Der Bundesminister für Finanzen kann mit Verordnung festlegen, in welchen Fällen und in welcher Höhe Mehraufwendungen aus dem Titel der Behinderung ohne Anrechnung auf einen Freibetrag nach § 35 Abs. 3 und ohne Anrechnung auf eine pflegebedingte Geldleistung zu berücksichtigen sind."
Auf Grund der §§ 34 und 35 EStG 1988 erließ der Bundesminister für Finanzen die Verordnung BGBl. Nr. 303/1996, die auszugsweise folgenden Wortlaut hat:

"§ 1.

...

(3) Die Mehraufwendungen gemäß §§ 2 bis 4 dieser Verordnung sind nicht um eine pflegebedingte Geldleistung (Pflegegeld, Pflegezulage oder Blindenzulage) oder um einen Freibetrag nach § 35 Abs. 3 EStG 1988 zu kürzen.

§ 4. (in der Fassung BGBl.

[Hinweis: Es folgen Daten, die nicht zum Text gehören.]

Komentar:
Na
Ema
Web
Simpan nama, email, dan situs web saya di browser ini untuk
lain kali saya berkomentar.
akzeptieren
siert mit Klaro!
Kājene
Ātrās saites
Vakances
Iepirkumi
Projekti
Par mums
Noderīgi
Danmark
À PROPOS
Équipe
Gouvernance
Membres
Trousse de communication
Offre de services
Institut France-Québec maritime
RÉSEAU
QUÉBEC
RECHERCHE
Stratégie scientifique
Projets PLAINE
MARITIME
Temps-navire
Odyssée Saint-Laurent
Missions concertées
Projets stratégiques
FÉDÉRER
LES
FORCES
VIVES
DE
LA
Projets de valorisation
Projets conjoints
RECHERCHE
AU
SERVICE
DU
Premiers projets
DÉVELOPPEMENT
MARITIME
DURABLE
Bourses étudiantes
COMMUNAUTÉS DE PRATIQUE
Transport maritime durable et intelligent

II Nr. 91/1998)

Nicht regelmäßig anfallende Aufwendungen für Hilfsmittel (z.B. Rollstuhl, Hörgerät, Blindenhilfsmittel) sowie Kosten der Heilbehandlung sind im nachgewiesenen Ausmaß zu berücksichtigen.

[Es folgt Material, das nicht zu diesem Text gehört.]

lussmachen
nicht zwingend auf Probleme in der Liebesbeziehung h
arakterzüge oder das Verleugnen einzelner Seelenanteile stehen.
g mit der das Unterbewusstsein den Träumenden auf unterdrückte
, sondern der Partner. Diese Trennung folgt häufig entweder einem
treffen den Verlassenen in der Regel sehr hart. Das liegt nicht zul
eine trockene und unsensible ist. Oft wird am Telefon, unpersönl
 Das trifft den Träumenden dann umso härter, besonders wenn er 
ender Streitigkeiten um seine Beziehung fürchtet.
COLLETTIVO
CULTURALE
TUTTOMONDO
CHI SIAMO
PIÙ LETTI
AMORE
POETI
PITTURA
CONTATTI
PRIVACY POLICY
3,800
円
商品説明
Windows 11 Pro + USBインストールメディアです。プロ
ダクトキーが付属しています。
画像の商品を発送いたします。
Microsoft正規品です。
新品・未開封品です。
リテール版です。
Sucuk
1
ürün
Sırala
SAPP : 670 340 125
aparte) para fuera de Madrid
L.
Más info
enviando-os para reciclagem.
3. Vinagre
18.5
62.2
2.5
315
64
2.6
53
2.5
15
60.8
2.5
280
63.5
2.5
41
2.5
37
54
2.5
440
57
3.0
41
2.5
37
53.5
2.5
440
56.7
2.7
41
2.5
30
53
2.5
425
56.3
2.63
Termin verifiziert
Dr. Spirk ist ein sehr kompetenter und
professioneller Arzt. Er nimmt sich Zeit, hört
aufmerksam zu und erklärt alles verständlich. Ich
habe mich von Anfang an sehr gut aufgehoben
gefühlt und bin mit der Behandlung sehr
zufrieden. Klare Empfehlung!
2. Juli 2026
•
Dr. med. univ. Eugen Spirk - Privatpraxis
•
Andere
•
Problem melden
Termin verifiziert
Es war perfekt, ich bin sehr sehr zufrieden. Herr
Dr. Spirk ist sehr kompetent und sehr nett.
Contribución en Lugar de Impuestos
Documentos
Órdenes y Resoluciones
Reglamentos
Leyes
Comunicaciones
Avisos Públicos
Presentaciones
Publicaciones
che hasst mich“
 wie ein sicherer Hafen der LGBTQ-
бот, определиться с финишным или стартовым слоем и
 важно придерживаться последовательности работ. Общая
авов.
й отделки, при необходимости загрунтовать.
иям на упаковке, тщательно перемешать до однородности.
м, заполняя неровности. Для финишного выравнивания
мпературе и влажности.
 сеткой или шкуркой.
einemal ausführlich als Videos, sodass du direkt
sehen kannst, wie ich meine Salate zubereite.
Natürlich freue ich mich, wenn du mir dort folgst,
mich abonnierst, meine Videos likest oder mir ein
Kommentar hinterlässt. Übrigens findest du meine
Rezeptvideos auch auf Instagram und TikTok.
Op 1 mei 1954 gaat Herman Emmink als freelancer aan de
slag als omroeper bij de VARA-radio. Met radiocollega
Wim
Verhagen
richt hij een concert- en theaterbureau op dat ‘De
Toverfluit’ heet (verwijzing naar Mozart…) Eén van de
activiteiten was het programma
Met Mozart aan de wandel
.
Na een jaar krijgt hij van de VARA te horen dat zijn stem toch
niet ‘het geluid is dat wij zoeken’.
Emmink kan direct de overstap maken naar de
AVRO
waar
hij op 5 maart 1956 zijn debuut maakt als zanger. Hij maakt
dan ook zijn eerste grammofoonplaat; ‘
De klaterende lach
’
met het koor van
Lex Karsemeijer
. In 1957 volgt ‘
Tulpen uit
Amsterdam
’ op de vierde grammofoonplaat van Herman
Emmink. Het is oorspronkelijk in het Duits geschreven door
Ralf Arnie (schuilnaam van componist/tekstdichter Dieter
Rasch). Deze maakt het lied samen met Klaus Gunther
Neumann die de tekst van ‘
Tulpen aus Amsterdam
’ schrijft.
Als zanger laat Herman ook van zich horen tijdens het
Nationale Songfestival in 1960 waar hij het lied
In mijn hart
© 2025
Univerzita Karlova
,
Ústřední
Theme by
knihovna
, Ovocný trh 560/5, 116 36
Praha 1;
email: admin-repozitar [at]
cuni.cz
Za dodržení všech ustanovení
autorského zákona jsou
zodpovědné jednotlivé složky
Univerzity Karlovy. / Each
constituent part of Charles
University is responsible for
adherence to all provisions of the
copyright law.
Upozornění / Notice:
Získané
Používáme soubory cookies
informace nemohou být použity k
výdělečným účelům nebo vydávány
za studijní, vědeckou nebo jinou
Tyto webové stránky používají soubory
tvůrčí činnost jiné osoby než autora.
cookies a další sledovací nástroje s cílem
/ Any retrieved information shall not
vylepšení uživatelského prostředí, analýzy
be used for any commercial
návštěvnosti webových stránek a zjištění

§ 5. (1) Mehraufwendungen des Steuerpflichtigen für unterhaltsberechtigte Personen, für die gemäß § 8 Abs. 4 des Familienlastenausgleichsgesetzes 1967 erhöhte Familienbeihilfe gewährt wird, sind ohne Nachweis der tatsächlichen Kosten mit monatlich 3 600 S vermindert um die Summe der pflegebedingten Geldleistungen (Pflegegeld, Pflegezulage oder Blindenzulage) zu berücksichtigen (in der im Beschwerdefall noch anzuwendenden Stammfassung).

(2) Bei Unterbringung in einem Vollinternat vermindert sich der nach Abs. 1 zustehende Pauschbetrag pro Tag des Internatsaufenthaltes um je ein Dreißigstel.

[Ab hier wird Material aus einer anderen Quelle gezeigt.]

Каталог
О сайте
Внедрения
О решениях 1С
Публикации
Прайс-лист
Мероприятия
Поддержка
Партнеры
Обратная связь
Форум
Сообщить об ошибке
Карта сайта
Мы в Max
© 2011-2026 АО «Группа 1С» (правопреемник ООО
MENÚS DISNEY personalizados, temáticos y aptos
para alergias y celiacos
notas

(3) Zusätzlich zum (gegebenenfalls verminderten) Pauschbetrag nach Abs. 1 sind auch Aufwendungen gemäß § 4 sowie das Entgelt für die Unterrichtserteilung in einer Sonder- oder Pflegeschule oder für die Tätigkeit in einer Behindertenwerkstätte im nachgewiesenen Ausmaß zu berücksichtigen."

Die durch das Strukturanpassungsgesetz 1996, BGBl. Nr. 201/1996, gestaltete und durch das Abgabenänderungsgesetz 1997 nur unwesentlich geänderte, im Beschwerdefall anzuwendende Rechtslage ist demnach durch die Besonderheit gekennzeichnet, dass der Gesetzgeber mit der Bestimmung des letzten Satzes des § 34 Abs. 6 EStG 1988 eine Norm statuiert hat, mit welcher im Kleid einer Verordnungsermächtigung der materielle Gehalt der in den diesbezüglichen Regelungen der §§ 34 und 35 EStG 1988 geschaffenen Ansprüche geändert worden ist (vgl. das hg. Erkenntnis vom , 99/13/0169).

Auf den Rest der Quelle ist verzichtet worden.